Es gibt gute Gründe, einen Sachverständigen mit einem Musikgutachten zu beauftragen. Liegt bereits eine Rechts­verletzung vor, dient ein Gutachten der Beweissicherung. Damit kann eine Anschuldigung bekräftigt oder abgewehrt werden. Der zweite Grund ist präventiv. Dann dient eine Musikanalyse vor Veröffentlichung einer Produktion der Rechtssicherheit und Qualitätskontrolle.

Die häufigsten Anwendungsgebiete sind:

  • Plagiatsfall: Ein geschütztes Werk wird ganz oder in Teilen unerlaubt kopiert.
  • Bearbeitung: Ein Werk wird ohne Erlaubnis des Urhebers oder über den erlaubten Rahmen hinaus bearbeitet bzw. nachgesungen (Cover-Version).
  • Entstellung: Ein Werk wird ohne Erlaubnis des Urhebers soweit verändert, dass es entstellt ist und seinen ursprünglichen Charakter verliert.
  • Soundalike bei Auftragskompositionen: Ein Komponist orientiert sich an einem Temptrack oder Vorbild und überprüft den künstlerischen Abstand zum Original.
  • Samples: Ein Musiker übernimmt geschützte Einzelsounds von einem veröffentlichten Werk.
  • Zitat: Ein Werk zitiert Teile eines veröffentlichten Werk z. B. als Hommage.
  • Leistungsschutz: Künstler oder Tontechniker möchten nachweisen, dass sie an der Produktion beteiligt waren (als Sänger, Gitarrist, Produzent o.ä.)
  • Martktanalyse: Die Schaffenshöhe, Originalität oder Gemeinfreiheit wird überprüft.

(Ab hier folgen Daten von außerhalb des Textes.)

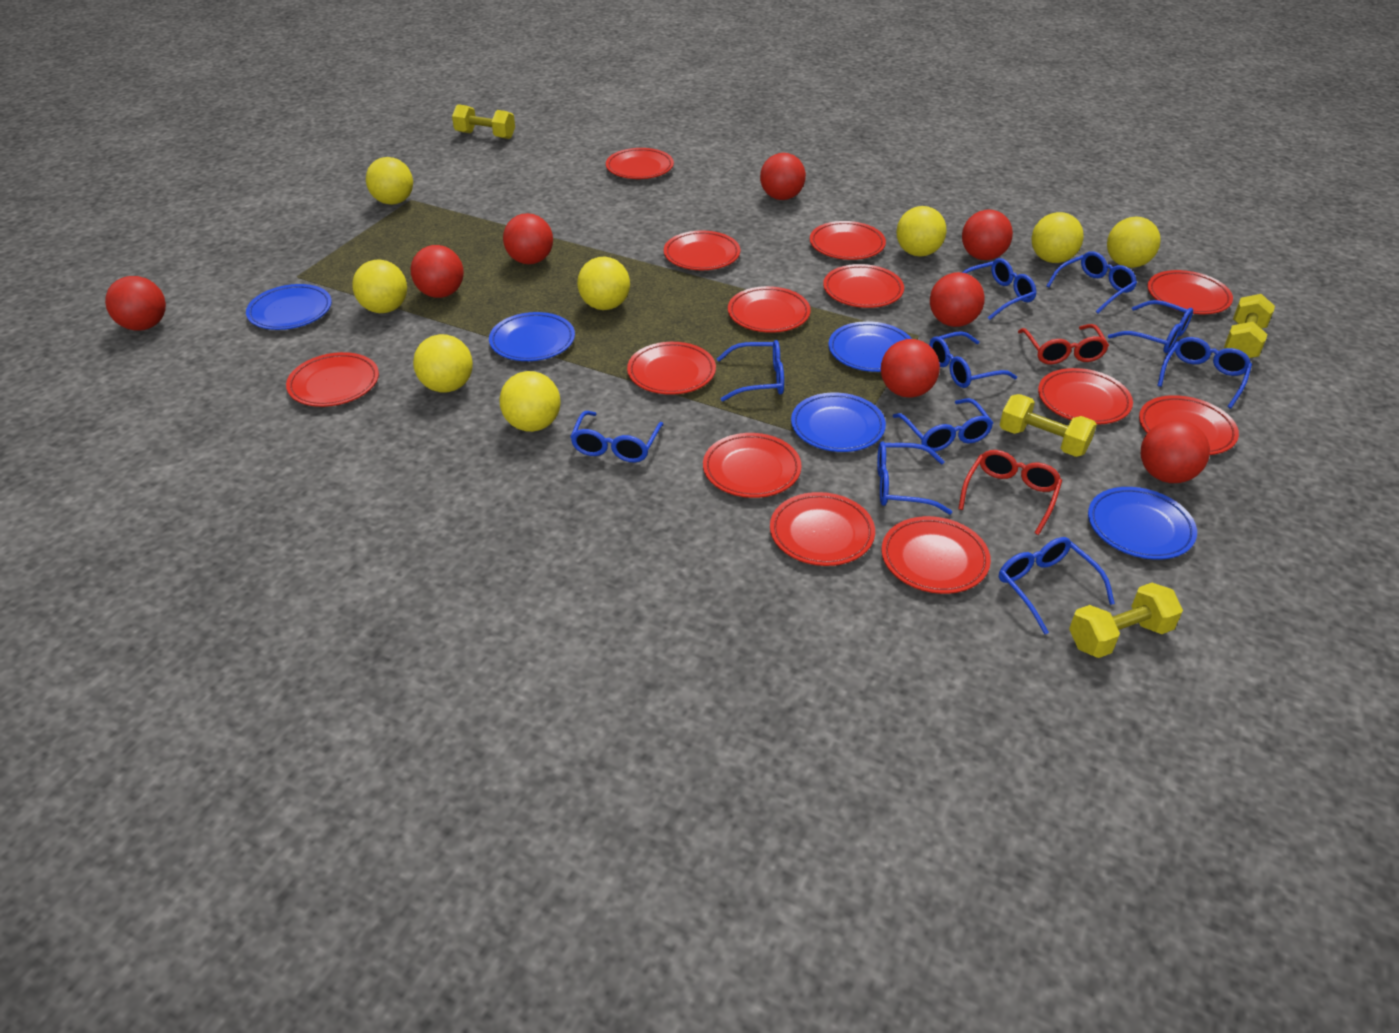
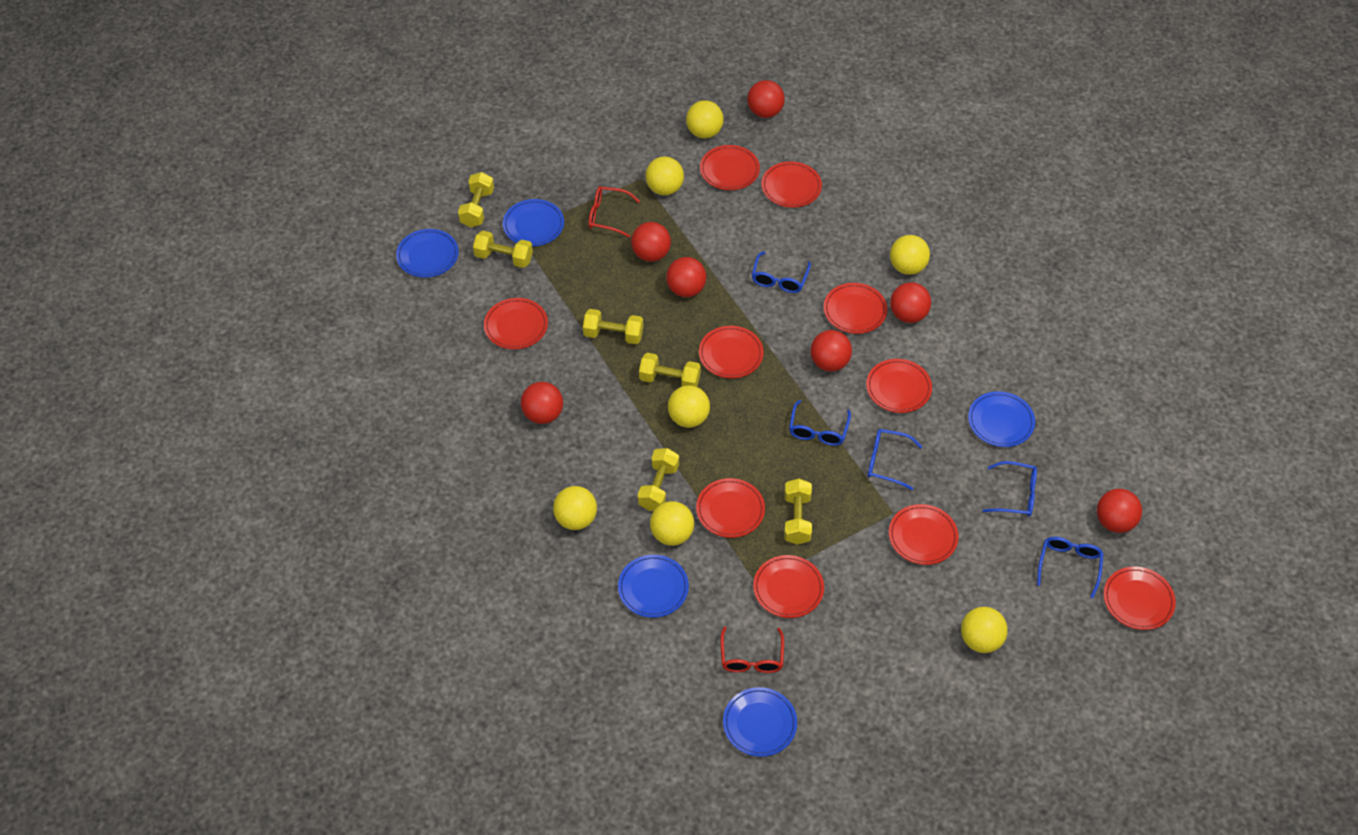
blue glasses: 10 -> 5
red ball: 8 -> 7
red plate: 13 -> 10
yellow ball: 8 -> 7
yellow dumbbell: 4 -> 6

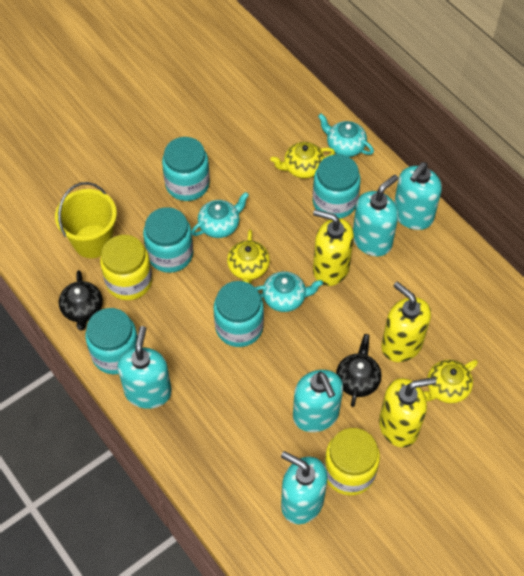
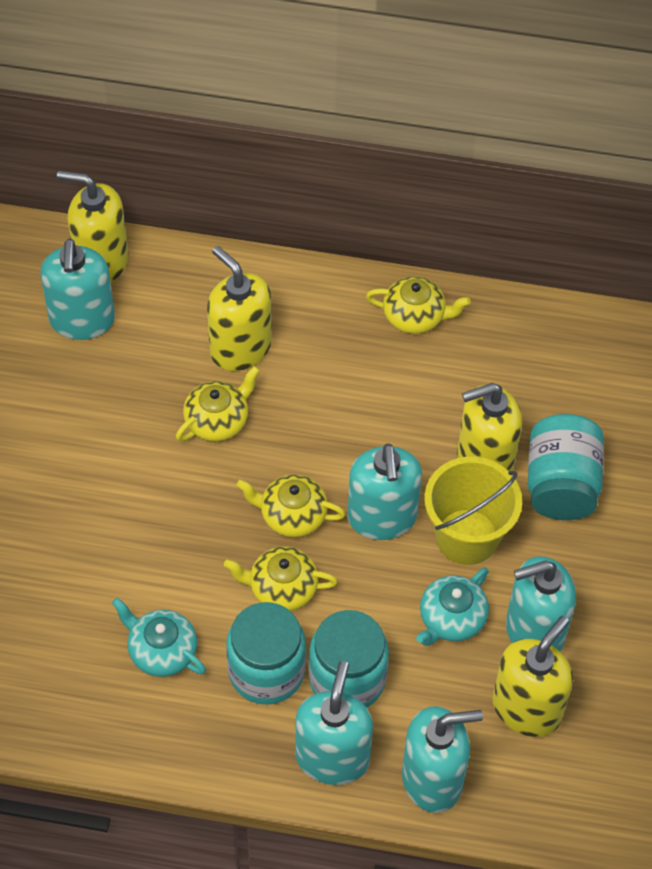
black teapot: 2 -> 0
turquoise jar: 5 -> 3
turquoise teapot: 3 -> 2
yellow jar: 2 -> 0
yellow soap dispenser: 3 -> 4
yellow teapot: 3 -> 4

Komponisten erhalten eine Beratung zur Optimierung Ihres Werks. Eine Genre-Zuordnung wird vorgenommen und der Marktwert im Segment ermittelt.
  • Werkanalyse: Auch hier erhalten Auftragskomponisten eine Beratung zur Optimierung Ihres Werks. Auftragskompositionen wie Jingles, Firmensongs oder Audiologos werden zudem auf Schutzfähigkeit überprüft.
  • Wertanalyse: Wenn Musiksammlungen als Aufnahmen (in Form von Schallplatten, CDs) oder Noten geerbt werden, muss der Wert festgestellt werden. Auch im Schadensfall nach einem Brand- oder Wasserschaden oder nach einem Einbruch kann der Verlust für den Versicherten ermittelt werden.